Корягин не заблуждался на свой счет, он знал, что неприятен окружающим: резкий, колючий, никогда ни к кому не подлаживающийся. А с Варварой Алексеевной он вел себя вовсе непотребно, особенно поначалу. Но это ее не отпугнуло. Она даже привязалась к нему, он кожей чувствовал исходящее от нее тепло. Материнская жалость тут ни при чем, у нее были собственные осиротевшие дети, да и слишком молода она для такого взрослого сына. Это было бессознательное расположение - не по хорошему мил, а по милу хорош,- на которое накладывались ее доброта и сердечность.
Ей хотелось больше знать о нем, но его жизнь была так бедна поначалу, так пуста и плоска, а потом так выострена к одной цели, что ему нечего было ей сказать.
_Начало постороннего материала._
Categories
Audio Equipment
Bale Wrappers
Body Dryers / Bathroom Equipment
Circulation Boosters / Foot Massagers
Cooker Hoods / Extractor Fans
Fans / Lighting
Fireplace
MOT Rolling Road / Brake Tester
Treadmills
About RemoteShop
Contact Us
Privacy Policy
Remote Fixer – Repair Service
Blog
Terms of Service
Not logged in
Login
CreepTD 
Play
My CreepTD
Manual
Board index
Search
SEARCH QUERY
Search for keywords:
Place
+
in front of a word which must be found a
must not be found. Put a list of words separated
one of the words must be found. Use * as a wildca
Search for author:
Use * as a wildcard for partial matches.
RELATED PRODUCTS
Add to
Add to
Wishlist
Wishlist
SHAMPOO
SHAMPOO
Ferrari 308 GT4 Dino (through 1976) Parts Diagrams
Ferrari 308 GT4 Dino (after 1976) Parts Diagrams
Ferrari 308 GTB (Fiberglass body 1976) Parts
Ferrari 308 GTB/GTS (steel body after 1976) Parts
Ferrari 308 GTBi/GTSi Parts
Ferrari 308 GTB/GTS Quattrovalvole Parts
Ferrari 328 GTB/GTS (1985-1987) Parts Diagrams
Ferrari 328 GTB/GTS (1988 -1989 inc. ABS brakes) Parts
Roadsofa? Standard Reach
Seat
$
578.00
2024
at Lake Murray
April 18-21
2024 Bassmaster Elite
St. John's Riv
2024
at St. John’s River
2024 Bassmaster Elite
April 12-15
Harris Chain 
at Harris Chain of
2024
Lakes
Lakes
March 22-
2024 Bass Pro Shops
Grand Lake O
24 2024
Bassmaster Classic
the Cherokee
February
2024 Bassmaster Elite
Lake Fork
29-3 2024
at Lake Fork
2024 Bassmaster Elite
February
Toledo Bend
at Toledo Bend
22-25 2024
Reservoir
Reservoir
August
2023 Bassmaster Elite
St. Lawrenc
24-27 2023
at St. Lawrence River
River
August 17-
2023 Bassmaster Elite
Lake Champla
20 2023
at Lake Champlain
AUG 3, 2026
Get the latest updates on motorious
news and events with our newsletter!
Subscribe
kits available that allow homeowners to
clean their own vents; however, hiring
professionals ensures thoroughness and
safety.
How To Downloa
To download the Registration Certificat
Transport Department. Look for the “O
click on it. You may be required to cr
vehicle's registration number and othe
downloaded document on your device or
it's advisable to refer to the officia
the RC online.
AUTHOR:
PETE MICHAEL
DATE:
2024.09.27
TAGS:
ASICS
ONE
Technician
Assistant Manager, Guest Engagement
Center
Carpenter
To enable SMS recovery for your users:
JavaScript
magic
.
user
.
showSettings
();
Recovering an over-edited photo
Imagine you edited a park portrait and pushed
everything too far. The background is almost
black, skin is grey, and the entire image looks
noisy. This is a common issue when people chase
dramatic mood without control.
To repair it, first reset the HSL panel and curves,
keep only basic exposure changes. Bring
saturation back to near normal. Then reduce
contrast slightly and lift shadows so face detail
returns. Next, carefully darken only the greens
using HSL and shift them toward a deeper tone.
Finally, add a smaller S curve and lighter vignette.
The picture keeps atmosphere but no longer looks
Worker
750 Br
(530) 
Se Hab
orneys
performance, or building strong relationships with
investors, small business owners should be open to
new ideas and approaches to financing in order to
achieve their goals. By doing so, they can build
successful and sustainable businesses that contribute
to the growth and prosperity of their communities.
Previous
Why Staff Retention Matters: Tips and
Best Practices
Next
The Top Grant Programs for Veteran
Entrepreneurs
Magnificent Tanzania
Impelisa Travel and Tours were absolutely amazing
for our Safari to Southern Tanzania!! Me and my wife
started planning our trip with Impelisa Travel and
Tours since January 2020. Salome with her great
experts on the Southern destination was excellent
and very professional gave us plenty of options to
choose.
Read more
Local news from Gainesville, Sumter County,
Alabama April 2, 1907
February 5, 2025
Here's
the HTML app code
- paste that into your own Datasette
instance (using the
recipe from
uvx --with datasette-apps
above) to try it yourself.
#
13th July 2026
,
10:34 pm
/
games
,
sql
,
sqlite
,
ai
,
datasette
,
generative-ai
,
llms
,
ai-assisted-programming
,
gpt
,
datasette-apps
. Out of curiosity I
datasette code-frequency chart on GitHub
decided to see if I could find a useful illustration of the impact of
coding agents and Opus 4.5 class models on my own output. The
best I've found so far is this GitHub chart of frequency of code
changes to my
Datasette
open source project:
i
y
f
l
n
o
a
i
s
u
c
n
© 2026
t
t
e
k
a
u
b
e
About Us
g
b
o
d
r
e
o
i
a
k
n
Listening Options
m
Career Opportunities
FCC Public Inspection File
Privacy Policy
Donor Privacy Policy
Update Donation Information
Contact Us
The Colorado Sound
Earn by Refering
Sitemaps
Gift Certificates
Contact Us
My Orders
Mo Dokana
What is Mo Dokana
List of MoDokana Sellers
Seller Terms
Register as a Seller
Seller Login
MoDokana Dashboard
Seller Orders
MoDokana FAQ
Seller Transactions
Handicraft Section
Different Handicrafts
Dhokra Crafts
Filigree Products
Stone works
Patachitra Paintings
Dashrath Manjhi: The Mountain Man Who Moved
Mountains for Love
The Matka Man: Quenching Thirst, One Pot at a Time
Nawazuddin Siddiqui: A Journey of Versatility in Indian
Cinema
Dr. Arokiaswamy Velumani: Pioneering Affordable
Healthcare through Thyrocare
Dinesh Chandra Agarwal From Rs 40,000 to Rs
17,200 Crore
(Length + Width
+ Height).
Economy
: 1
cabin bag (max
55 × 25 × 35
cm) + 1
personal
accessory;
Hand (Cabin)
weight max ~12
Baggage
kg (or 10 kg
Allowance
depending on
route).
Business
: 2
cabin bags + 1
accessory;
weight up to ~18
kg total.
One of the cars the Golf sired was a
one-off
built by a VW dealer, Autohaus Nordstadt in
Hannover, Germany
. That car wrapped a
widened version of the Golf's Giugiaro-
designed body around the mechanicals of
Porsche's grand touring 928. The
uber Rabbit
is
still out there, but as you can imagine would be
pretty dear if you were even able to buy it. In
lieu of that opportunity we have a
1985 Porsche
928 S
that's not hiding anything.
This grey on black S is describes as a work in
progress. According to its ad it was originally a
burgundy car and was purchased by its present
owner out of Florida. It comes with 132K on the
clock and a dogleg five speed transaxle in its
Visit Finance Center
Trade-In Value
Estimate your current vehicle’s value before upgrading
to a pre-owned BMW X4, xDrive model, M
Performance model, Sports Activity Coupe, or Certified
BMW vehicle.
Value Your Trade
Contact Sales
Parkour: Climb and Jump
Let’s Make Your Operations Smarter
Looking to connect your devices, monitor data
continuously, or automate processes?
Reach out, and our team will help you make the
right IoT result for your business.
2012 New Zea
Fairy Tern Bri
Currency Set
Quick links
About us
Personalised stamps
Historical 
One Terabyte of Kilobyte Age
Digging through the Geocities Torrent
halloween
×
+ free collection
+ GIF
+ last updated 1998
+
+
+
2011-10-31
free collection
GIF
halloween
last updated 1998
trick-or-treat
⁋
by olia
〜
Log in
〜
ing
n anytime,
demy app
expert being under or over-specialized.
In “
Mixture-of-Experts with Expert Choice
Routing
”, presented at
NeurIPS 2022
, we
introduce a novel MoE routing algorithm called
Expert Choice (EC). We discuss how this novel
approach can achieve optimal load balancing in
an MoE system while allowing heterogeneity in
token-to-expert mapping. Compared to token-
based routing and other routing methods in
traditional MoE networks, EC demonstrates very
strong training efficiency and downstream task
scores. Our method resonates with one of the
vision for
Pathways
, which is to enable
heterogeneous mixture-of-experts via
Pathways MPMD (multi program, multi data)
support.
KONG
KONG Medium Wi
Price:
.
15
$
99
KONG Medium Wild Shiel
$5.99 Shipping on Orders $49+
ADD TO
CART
Впрочем, разговора как обмена соображениями и сведениями между ними почти не бывало. Обычно говорила она, а он слушал или не слушал, но как-то отзывался нутром на тихое журчание голоса, который был к нему бескорыстно ласков. Иногда она гладила его по волосам своей легкой, нежной, проникающей рукой.
Она уходила, а он продолжал чувствовать корнями волос ее прикосновения. Однажды ему показалось, что он понял ее цель в отношении него. К ней приезжала мать-настоятельница той малой женской обители, которую она поддерживала. Девяностолетняя старуха, а сколько в ней доброго ума, понимания людей, до чего же ясный, незамутненный дух!.. Как только повеяло ладаном, он отключал слух, но в глухоту проникали умиленные речи о тишине затерянной в глухом еловом бору обители, о мечте по завершении мирских дел окончить там свои дни, остаться наедине с собственной душой, а через нее - с Богом, и прочей душеспасительной белиберде. Потом он услышал ее выжидательное молчание и спросил с усмешкой:
– Вы что, хотите примирить меня с Богом? Он ждал постного взгляда, поджатых губок, обиды за ханжеской кротостью, но она ответила милой шуткой:
– А разве вы ссорились?
– Но я же преступник... в ваших глазах. А преступник не может быть в хороших отношениях с Богом.
– Кто это знает?.. Кто, кроме Бога, знает тайное в человеке? Может, в глубине души вы ближе к Богу, чем я. Я хожу в церковь, совершаю все обряды, молюсь, забочусь о бедных. Я, как говорится, тепло верующая. Но Христу были дороже заблуждающиеся, сбившиеся с пути, отвергающие его... Какое у вас кислое лицо! Вам скучно?
– Скучно. Скажите честно, неужели вы верите во второе пришествие, Страшный суд, во весь этот омерзительно живодерский бред?
– Геенну огненную я уже получила,- тихо сказала она.- Как же мне не верить? Но хотите честно, так честно, как никогда и никому? Для меня все христианство в Нагорной проповеди. Я как-то не могу представить себе Христа в гневе, Христа карающего, Христа, возвращающего мертвых, чтобы вновь ввергнуть их в преисподню. В Священном писании есть места, которые мне непонятны. Немногие войдут со Спасителем в Царствие небесное и сядут за пиршественный стол Небесного Отца. А как же с искуплением грехов? Ради чего взошел Христос на крест? Ведь он же искупил грехи человеческие. Он подарил нам свободу праведности. Тогда при чем тут "в страхе Божием"? Вы знаете, мне иногда кажется, что Христа допридумывали. Ведь после Нагорной проповеди ничего больше не надо. Держать людей под угрозой расплаты - это плохо даже для земных судей, а для Небесного вовсе никуда не годится. Видите, я богохульствую. Но Нагорная проповедь - это такая прелесть, такое благоухание духа!.. Можно, я вам немного почитаю?